The government on Thursday 'temporarily disrupted' cellular and internet services across the country citing security concerns.

However, the public complained that the disruption was hampering their efforts to exercise their right to franchise because they could not access critical services required to cast their vote.

On Thursday, the federal interior ministry said that cellular and internet services have been temporarily suspended in parts of the country to help curb terror incidents and other untoward incidents.

They cited the two explosions in Balochistan on Wednesday that left at least 26 people dead. One explosion was reported outside the election office of a candidate, and the other outside a polling station.

However, disruptions were reported from Islamabad, Lahore, Karachi, Multan, Rawalpindi, Quetta, and Peshawar, among other areas.

The disruption was also confirmed by global internet and connectivity monitoring firm Netblocks which said that real-time data showed internet blocks were in-effect in multiple regions of the country.



Meanwhile, Chief Election Commissioner Sikandar Sultan Raja has clarified that the Election Commission of Pakistan has not issued any instructions to the government concerning the closure of phone and internet services.
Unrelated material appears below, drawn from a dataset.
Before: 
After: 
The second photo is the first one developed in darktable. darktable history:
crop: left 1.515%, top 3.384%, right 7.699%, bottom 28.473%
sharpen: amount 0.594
No instruction has also been issued to restore them.

He added that irrespective of the status of mobile or internet services, ECP's proprietary Election Management Services will continue to operate normally since it relies on a private intranet.
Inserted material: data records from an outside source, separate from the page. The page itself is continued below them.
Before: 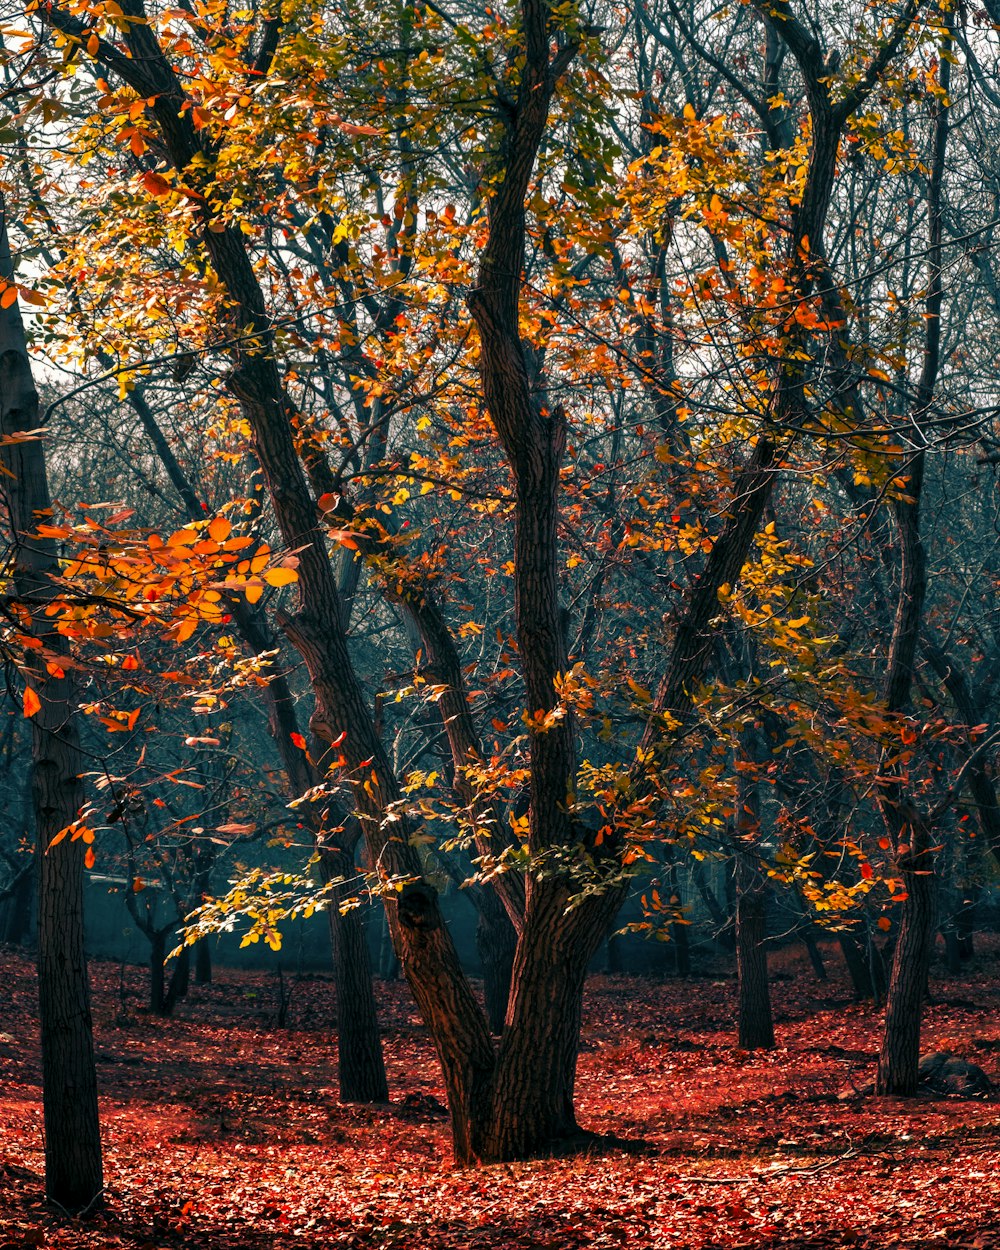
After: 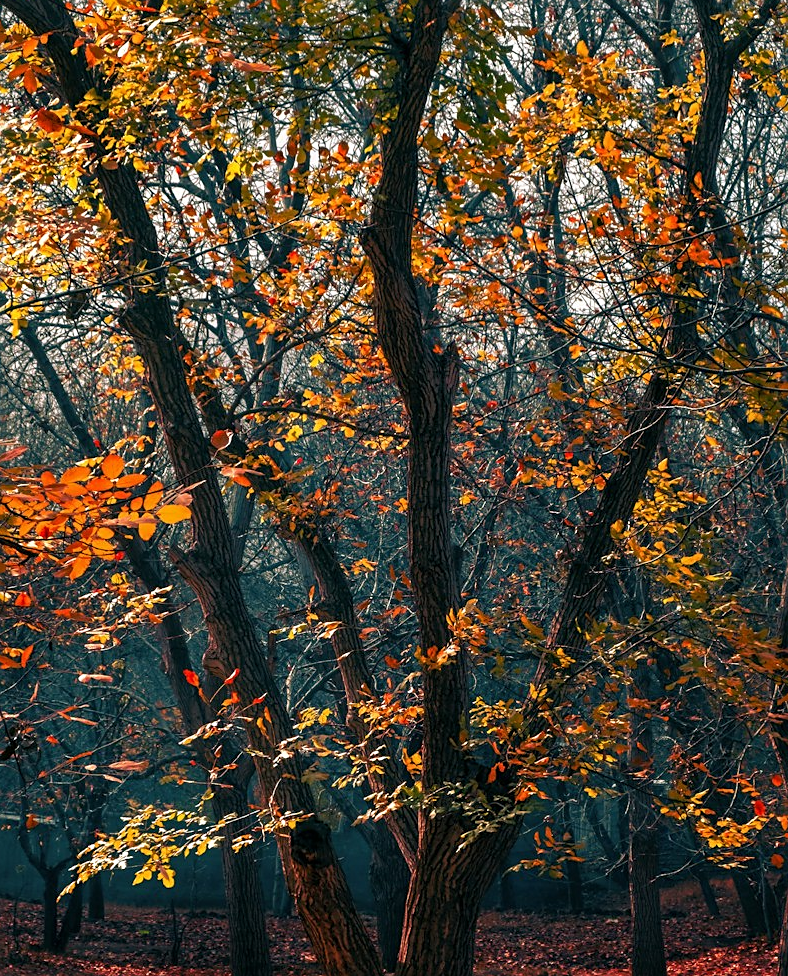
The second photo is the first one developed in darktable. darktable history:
tone equalizer: on, module defaults
crop and rotate: left 10.77%, top 5.1%, right 10.41%, bottom 16.76%
sharpen: radius 1.864, amount 0.398, threshold 1.271
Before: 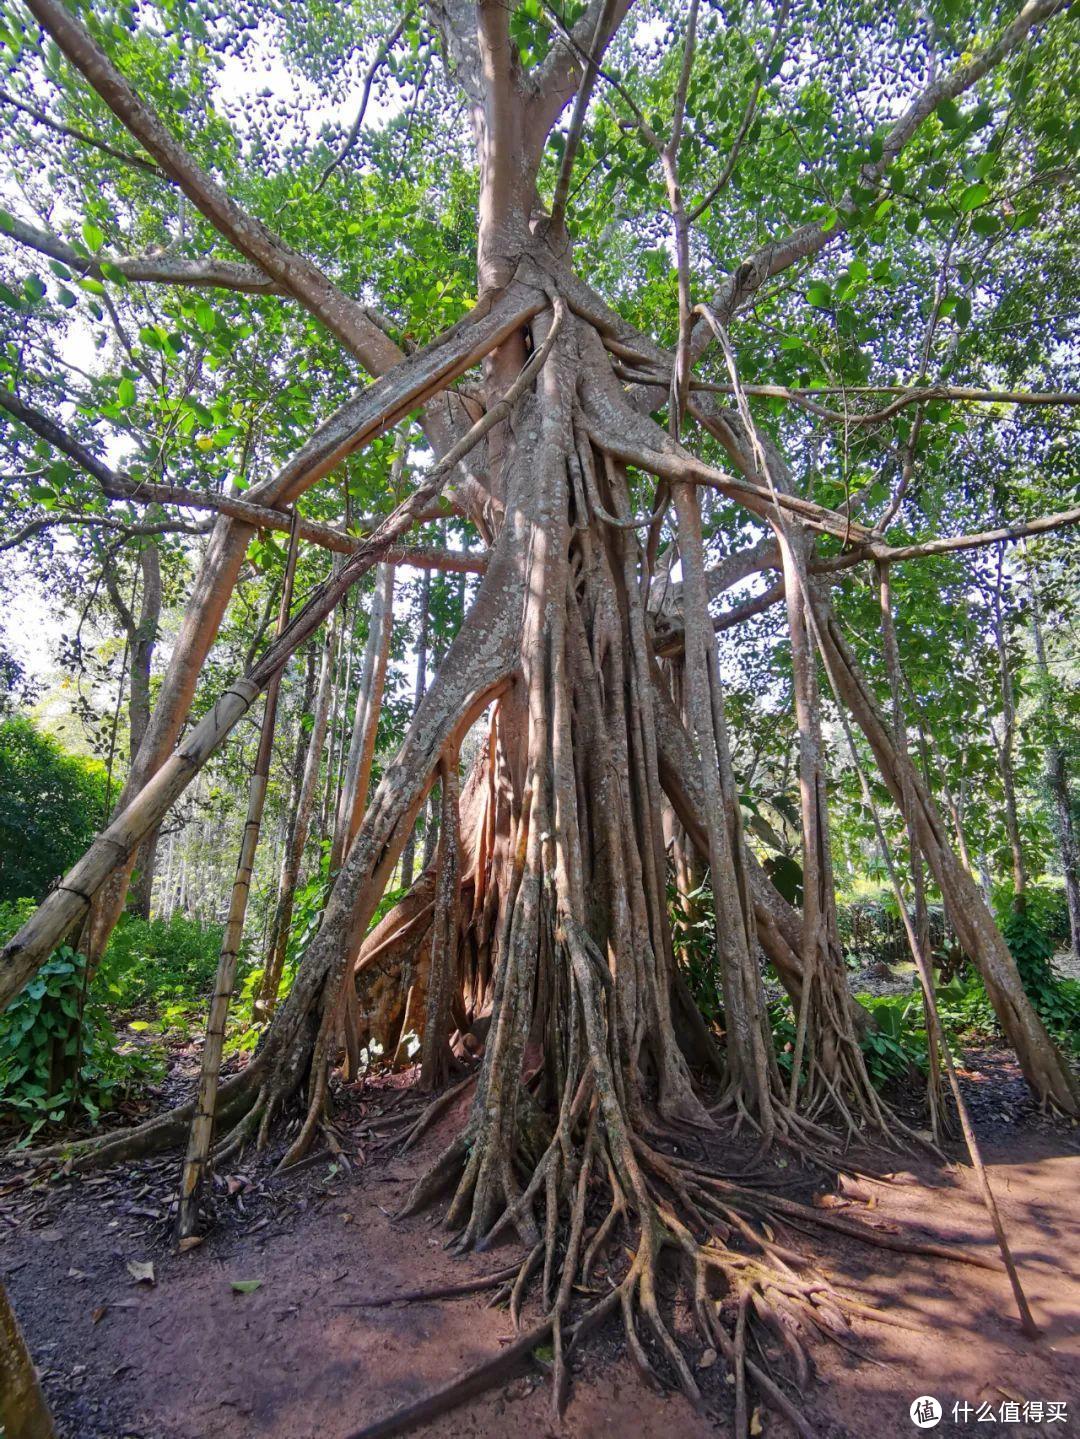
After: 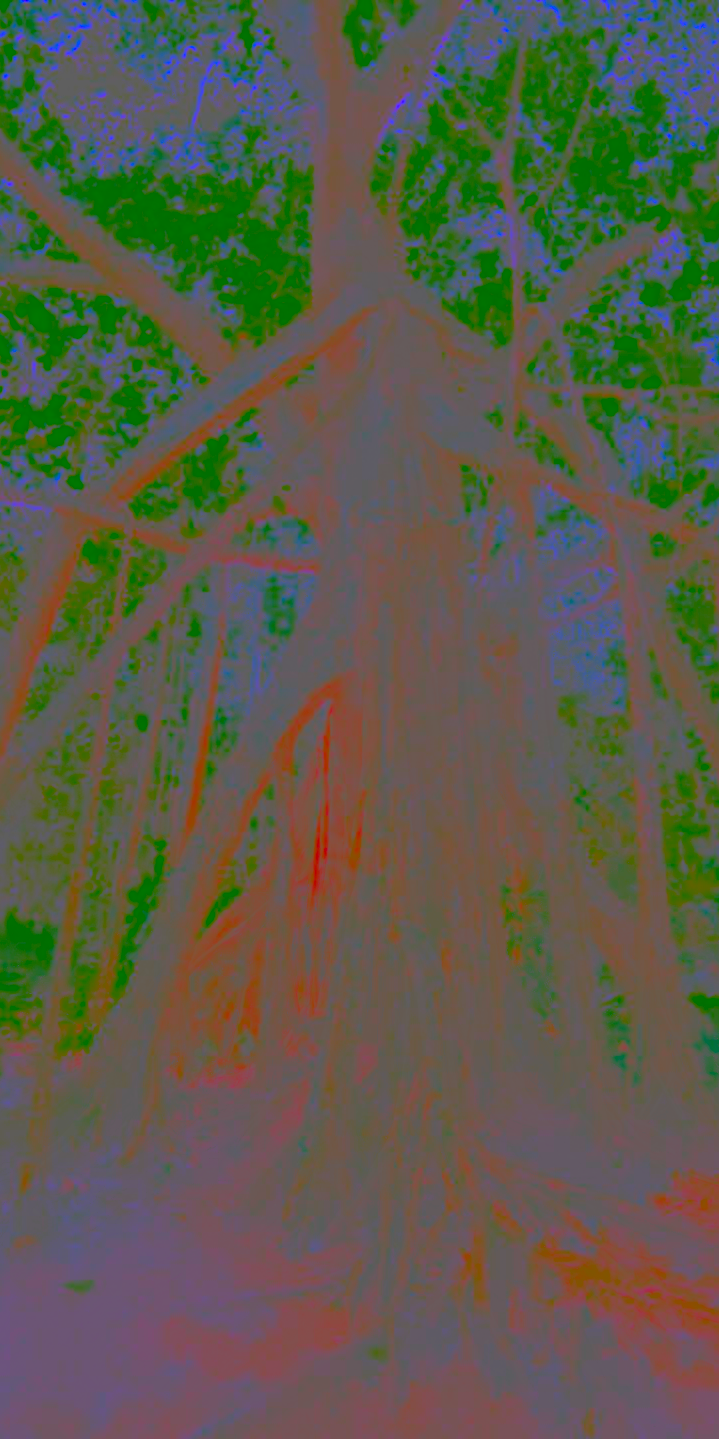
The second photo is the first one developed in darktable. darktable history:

ECP officials said that due to security issues, results from some sensitive areas could be delayed, but there is no provision for tampering in results.

They said that after the presiding officer finalises Form-45, they will paste the results form outside the polling station and use the EMS to post a picture of the results sheet, which will provide the time and location of the image to the ECP to ensure authenticity.

If internet services are not available to the presiding officer of a polling station or are unable to connect, they will have to personally deliver the final Form-45 to the returning officer.

A day ago, the Pakistan Telecommunication Authority (PTA) chief had declared that mobile and internet services would not be suspended in the country, adding that they had received no such instructions.